→ Your instructions
Decide whether each statement agrees with the passage on predicting response to ED medication, answering yes or no and quoting the deciding words of the passage. 1. In the study by Gamidov et al., patients with a ≥50% increase in cavernous artery diameter had the highest response to vardenafil. 2. Pelit et al. performed a subgroup evaluation of patients with ED. 3. At a cutoff value of 0.825 mm, CIMT showed 89% sensitivity.

→ Given passage

== Segment start ==

Today, urologists lack a parameter that can predict whether patients with ED will benefit from oral drugs. Such a parameter will reduce both unnecessary drug use and a significant economic burden. In a study by Gamidov et al., a postcompression increase in cavernous artery diameter after the intake of vardenafil was found to be associated with a response to medication. Patients with a ≥50% increase in cavernous artery diameter had the highest response to this drug therapy.33 In another study, the measurement of bulbocavernosus reflex latency (BCRL) and amplitude (BCRA) to predict the response of sildenafil was evaluated in patients who underwent bilateral nerve-sparing radical prostatectomy. While patients with normal BCRL and BCRA responded to medication, those with prolonged BCRL and low BCRA failed the sildenafil trials.34 Pelit et al. considered that CIMT, which is an easily measured and inexpensive parameter with proven success, could also be used as a predictor of response to tadalafil. Patients who did not respond to tadalafil had a significantly increased CIMT compared to patients who responded to this therapy, and 90% of patients who had a CIMT greater than 0.67 mm did not respond to tadalafil. However, the authors did not perform a subgroup evaluation of patients with ED.16 In our study, consistently with previous research, the nonresponders had increased CIMT. As expected, most of our patients with severe ED did not respond to medication, while most patients with mild cases did respond to drug therapy. However, there was no significant difference in CIMT between responders and nonresponders in these subgroups. We found that the use of CIMT as a predictor of medication response in patients with moderate/mild-moderate ED was more effective and that at a cutoff value of 0.825 mm, CIMT could serve as a good predictor of these cases, with 65% sensitivity and 89% specificity. We consider that such a predictor maybe useful in assisting the physician in making decisions and informing the patient about the possibility of drug failure. Intracavernosal injections may be considered the first-line treatment for these patients. A verified cutoff value for CIMT can eliminate unnecessary treatments and reduce the related economic burden.

== Segment end ==

→ Data extract
== Segment start ==

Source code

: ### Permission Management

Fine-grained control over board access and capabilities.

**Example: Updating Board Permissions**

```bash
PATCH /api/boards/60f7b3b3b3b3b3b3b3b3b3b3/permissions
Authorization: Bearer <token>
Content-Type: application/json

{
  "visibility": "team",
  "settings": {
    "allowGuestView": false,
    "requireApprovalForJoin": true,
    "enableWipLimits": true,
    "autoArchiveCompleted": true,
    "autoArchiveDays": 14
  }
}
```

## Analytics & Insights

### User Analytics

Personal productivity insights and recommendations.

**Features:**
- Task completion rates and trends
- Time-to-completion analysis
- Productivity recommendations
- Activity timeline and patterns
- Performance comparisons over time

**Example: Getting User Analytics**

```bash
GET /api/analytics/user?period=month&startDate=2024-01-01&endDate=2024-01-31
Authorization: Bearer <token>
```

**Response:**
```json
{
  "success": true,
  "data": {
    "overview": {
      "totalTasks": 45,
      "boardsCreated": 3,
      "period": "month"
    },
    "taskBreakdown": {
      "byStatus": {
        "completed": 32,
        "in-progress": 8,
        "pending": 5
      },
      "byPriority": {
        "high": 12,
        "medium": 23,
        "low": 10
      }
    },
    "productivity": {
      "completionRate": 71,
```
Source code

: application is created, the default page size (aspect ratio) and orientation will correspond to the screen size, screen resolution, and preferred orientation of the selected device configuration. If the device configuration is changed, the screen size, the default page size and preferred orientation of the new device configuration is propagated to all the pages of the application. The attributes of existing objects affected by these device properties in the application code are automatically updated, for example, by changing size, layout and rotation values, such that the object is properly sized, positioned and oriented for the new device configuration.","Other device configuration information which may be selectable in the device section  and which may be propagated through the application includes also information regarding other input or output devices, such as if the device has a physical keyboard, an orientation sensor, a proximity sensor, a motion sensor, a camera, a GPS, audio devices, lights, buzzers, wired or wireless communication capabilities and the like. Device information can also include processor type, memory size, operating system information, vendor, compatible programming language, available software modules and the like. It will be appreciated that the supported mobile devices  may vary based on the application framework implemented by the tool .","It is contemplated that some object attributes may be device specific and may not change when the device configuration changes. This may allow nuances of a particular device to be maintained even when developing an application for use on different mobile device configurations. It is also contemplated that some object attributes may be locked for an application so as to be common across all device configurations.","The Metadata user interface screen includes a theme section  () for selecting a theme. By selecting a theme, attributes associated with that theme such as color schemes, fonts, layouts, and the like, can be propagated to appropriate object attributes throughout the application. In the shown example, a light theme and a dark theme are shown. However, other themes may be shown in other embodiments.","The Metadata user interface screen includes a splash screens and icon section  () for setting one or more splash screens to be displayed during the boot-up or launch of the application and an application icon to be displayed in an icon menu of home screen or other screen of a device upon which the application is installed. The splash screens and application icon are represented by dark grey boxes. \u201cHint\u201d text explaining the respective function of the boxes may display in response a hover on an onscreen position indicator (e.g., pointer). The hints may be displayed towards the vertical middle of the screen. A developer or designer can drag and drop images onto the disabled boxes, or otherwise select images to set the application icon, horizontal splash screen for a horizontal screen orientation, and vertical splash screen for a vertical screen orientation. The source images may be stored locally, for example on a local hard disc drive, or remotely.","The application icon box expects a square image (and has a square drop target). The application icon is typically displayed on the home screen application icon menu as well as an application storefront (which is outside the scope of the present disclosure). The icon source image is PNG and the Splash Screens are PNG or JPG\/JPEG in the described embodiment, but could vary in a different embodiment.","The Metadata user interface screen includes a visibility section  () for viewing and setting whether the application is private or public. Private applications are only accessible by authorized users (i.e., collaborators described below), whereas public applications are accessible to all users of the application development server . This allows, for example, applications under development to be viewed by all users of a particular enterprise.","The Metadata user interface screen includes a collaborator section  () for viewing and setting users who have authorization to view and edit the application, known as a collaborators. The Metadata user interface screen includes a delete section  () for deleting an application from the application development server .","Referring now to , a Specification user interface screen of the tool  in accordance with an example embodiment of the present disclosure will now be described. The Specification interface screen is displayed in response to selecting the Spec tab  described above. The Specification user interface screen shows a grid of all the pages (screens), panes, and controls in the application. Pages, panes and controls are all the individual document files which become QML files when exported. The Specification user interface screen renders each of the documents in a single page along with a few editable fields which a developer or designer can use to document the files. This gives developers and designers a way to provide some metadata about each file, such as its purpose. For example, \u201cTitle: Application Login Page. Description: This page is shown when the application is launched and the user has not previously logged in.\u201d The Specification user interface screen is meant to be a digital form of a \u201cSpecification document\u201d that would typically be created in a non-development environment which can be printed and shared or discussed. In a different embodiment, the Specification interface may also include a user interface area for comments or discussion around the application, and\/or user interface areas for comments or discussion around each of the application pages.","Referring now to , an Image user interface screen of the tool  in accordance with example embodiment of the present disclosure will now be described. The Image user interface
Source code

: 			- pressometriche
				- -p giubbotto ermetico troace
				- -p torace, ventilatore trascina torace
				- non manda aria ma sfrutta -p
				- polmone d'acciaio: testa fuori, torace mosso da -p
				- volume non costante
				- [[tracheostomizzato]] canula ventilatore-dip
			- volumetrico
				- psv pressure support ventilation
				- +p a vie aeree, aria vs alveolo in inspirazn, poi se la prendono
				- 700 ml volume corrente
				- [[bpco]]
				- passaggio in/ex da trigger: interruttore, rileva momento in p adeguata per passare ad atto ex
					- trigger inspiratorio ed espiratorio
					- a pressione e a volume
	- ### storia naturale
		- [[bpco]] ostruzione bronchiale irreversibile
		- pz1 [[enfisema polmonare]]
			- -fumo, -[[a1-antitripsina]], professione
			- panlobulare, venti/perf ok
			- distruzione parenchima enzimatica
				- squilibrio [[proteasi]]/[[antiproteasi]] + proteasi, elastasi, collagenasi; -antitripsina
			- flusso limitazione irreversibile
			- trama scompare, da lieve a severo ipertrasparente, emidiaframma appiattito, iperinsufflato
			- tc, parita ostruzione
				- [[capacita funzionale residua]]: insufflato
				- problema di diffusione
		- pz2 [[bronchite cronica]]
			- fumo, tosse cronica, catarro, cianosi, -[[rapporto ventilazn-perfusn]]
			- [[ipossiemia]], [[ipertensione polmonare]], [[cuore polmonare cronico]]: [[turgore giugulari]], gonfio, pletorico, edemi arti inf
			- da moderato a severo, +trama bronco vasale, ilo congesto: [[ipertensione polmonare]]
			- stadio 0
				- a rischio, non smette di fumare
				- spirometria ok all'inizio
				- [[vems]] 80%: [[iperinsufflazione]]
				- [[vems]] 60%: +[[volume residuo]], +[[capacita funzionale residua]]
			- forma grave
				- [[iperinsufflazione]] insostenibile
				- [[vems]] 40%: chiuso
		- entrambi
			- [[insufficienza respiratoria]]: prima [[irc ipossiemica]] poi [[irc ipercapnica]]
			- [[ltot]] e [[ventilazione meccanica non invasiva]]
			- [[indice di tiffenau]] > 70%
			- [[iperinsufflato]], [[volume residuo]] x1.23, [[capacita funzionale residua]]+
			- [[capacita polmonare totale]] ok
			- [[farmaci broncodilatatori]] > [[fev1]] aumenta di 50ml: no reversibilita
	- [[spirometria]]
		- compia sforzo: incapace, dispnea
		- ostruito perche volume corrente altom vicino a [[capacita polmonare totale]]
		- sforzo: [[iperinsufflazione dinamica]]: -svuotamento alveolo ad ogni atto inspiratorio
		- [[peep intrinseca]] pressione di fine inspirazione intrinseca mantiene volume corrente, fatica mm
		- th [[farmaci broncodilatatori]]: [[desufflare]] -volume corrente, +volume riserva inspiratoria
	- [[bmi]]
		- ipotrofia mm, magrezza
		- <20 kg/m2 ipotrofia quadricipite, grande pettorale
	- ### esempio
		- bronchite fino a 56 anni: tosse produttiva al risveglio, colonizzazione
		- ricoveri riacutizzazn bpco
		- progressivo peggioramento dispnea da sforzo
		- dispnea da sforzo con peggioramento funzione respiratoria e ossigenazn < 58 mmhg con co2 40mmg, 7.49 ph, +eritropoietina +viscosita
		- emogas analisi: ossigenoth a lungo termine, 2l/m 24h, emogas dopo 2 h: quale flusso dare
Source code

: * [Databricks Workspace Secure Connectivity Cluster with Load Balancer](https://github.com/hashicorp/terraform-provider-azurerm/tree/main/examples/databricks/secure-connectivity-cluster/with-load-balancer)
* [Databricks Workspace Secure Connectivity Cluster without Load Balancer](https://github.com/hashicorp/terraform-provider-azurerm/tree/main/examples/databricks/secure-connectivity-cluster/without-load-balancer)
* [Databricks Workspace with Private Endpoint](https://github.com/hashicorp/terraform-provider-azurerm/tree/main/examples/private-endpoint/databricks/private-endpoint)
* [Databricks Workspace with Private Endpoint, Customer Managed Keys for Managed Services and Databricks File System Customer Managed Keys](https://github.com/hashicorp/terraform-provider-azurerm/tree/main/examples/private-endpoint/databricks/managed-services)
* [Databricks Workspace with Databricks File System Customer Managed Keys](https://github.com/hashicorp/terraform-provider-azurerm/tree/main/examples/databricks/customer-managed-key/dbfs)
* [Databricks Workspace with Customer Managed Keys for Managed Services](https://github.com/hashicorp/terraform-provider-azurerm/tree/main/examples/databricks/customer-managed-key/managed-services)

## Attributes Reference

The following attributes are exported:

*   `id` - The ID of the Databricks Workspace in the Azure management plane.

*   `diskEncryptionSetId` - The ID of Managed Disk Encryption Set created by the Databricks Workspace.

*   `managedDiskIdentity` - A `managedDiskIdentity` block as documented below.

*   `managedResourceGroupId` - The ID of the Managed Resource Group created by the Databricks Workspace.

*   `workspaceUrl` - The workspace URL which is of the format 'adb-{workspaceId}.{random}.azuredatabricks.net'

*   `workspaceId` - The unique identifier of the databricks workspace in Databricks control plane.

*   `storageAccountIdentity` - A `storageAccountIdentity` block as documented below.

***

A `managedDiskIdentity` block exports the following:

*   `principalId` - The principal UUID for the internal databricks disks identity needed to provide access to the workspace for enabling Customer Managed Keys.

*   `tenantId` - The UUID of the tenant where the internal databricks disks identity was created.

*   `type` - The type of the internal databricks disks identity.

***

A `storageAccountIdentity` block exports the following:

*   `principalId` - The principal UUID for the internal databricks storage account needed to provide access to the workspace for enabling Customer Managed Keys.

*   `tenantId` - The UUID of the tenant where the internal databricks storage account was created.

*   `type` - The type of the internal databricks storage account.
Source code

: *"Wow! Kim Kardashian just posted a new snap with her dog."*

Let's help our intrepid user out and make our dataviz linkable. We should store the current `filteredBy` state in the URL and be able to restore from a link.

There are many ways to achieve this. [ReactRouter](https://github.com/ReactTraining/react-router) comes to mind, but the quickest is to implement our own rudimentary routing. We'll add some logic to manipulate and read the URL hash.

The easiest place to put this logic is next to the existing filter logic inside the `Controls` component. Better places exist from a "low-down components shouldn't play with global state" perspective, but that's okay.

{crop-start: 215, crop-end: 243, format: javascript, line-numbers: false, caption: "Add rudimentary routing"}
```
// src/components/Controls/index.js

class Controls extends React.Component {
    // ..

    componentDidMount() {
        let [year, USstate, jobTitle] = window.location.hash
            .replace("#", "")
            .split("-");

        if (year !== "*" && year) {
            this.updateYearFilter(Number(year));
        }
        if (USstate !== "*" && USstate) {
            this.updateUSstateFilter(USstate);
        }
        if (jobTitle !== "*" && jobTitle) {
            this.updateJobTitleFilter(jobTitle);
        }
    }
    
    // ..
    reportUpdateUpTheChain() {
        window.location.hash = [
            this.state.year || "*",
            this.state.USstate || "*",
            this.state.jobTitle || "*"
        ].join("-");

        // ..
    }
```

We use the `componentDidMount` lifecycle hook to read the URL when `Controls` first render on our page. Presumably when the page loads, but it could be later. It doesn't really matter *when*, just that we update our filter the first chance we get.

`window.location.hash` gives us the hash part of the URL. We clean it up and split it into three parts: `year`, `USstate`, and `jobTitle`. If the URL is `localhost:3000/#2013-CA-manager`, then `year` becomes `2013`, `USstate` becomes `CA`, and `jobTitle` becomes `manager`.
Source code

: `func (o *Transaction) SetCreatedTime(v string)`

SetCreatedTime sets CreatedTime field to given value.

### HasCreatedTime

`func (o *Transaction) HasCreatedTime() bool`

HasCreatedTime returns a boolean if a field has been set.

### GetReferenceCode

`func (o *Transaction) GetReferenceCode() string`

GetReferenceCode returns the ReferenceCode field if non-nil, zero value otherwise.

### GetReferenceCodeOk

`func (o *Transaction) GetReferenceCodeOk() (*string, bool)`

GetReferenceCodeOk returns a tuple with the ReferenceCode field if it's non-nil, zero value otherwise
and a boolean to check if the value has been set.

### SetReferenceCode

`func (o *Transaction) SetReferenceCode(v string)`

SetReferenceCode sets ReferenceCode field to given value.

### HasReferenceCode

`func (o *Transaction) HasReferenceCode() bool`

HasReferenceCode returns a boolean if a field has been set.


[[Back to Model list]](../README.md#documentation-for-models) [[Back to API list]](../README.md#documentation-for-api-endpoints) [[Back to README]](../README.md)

== Segment end ==

→ Answer for this exercise
1. Yes: "Patients with a ≥50% increase in cavernous artery diameter had the highest response to this drug therapy."
2. No: "However, the authors did not perform a subgroup evaluation of patients with ED."
3. No: "with 65% sensitivity and 89% specificity"